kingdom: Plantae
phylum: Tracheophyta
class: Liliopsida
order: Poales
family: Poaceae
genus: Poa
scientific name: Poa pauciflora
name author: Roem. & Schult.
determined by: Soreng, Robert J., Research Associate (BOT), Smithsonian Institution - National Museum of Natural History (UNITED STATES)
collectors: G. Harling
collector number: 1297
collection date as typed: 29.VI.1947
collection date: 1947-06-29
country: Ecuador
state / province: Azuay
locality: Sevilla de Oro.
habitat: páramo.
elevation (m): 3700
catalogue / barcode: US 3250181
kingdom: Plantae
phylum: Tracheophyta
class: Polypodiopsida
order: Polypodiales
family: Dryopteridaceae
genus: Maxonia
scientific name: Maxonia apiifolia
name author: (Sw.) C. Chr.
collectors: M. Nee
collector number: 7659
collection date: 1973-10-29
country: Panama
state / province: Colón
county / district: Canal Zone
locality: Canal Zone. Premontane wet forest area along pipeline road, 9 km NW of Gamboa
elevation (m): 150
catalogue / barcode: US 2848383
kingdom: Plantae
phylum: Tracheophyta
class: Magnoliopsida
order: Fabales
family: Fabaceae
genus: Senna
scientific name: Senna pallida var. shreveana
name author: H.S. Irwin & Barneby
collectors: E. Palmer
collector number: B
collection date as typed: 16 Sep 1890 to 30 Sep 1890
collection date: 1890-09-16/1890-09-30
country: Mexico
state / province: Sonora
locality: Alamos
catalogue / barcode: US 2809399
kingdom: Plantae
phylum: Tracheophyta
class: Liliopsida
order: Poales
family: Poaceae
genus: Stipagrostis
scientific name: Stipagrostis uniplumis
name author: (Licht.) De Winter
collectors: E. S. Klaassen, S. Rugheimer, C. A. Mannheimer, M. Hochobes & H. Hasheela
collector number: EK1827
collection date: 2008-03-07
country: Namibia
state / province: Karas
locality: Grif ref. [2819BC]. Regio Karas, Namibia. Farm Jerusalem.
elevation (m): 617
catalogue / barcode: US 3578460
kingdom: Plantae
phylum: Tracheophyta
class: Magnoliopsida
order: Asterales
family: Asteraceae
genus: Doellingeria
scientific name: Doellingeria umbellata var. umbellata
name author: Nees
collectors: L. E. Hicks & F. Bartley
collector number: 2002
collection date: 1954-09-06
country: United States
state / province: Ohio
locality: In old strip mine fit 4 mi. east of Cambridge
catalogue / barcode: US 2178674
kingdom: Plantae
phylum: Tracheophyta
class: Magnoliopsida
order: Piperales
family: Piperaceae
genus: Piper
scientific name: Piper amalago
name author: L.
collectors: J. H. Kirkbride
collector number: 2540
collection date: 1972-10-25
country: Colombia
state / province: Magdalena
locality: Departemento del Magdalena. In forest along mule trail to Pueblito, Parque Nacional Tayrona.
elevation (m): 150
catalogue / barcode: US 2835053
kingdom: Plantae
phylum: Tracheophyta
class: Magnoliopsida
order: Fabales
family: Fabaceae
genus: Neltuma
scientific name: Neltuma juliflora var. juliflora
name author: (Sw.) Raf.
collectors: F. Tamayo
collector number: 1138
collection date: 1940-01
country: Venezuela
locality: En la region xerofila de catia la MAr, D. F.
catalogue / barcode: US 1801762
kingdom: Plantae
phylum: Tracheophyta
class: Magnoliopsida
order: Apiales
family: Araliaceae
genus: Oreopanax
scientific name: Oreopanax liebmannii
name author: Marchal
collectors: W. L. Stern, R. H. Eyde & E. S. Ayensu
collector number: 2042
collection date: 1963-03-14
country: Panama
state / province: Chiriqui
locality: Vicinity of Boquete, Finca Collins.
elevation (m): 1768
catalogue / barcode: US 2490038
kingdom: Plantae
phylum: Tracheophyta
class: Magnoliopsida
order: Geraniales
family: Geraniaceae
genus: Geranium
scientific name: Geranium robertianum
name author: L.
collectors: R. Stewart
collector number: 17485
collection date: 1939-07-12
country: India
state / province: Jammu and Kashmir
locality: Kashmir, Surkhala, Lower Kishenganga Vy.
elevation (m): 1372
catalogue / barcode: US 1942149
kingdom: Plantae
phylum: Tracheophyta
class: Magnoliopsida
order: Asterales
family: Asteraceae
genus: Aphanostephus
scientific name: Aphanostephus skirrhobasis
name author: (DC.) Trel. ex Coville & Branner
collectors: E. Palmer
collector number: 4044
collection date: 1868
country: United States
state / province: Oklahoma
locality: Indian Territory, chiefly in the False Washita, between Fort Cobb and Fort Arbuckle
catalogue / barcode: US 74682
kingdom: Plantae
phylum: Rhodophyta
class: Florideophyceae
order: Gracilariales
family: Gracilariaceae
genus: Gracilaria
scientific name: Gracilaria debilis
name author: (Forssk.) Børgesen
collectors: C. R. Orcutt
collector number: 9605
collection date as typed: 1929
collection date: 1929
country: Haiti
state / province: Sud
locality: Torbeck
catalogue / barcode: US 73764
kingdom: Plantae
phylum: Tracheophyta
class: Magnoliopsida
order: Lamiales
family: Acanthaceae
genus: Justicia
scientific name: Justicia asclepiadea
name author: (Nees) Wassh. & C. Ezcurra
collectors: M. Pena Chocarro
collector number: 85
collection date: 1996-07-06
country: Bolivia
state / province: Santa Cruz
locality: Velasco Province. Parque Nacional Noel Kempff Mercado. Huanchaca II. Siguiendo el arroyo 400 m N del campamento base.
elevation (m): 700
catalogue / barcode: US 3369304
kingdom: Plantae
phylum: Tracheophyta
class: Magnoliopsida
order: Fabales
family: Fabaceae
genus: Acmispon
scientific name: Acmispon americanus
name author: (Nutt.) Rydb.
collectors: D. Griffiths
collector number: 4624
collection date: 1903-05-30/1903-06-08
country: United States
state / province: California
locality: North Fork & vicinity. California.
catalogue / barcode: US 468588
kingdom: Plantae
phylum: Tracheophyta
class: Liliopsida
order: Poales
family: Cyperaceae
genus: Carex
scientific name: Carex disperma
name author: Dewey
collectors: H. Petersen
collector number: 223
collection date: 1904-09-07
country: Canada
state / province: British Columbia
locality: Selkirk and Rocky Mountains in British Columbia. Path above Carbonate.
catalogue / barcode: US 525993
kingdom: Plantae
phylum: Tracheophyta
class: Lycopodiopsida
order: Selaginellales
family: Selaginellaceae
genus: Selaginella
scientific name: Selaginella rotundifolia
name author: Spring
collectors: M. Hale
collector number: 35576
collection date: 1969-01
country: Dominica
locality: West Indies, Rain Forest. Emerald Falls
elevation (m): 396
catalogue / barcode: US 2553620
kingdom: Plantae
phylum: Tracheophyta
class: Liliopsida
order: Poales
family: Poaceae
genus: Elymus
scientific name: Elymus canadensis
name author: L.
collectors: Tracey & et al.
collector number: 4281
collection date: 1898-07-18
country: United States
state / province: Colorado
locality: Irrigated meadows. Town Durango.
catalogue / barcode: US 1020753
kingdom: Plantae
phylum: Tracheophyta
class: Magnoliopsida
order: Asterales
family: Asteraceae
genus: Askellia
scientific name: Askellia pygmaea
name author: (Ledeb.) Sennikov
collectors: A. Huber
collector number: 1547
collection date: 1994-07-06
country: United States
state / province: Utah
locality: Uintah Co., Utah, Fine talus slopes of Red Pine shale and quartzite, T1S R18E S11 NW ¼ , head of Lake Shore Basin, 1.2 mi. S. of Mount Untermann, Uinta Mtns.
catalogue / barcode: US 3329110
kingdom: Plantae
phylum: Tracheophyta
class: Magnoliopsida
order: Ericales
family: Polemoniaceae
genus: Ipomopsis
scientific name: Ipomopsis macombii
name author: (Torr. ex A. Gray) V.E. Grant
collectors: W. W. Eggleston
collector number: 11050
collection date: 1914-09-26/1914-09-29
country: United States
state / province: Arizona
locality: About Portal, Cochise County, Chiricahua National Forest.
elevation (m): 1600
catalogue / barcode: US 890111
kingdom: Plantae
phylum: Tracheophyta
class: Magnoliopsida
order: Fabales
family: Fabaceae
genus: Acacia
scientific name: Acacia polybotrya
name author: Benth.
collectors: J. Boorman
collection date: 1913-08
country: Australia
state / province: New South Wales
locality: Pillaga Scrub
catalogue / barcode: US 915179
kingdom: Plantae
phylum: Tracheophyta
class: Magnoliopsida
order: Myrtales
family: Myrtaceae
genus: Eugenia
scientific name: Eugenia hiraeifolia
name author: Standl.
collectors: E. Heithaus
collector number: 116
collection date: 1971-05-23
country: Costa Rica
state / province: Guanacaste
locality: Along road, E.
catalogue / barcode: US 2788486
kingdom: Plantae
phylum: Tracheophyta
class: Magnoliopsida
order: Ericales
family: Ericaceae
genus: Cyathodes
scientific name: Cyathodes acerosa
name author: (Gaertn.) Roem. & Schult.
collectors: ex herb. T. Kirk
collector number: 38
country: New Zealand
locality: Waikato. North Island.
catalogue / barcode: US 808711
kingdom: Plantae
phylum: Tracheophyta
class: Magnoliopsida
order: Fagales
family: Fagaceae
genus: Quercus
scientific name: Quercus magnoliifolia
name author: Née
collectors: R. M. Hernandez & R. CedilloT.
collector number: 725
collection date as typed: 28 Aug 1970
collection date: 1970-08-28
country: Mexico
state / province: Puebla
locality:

********

The task
Please rewrite the stretch of the listing from its start through the line containing "class: Polypodiopsida", changing "locality" to "place" and leaving all else unchanged.

Solution below
kingdom: Plantae
phylum: Tracheophyta
class: Liliopsida
order: Poales
family: Poaceae
genus: Poa
scientific name: Poa pauciflora
name author: Roem. & Schult.
determined by: Soreng, Robert J., Research Associate (BOT), Smithsonian Institution - National Museum of Natural History (UNITED STATES)
collectors: G. Harling
collector number: 1297
collection date as typed: 29.VI.1947
collection date: 1947-06-29
country: Ecuador
state / province: Azuay
place: Sevilla de Oro.
habitat: páramo.
elevation (m): 3700
catalogue / barcode: US 3250181
kingdom: Plantae
phylum: Tracheophyta
class: Polypodiopsida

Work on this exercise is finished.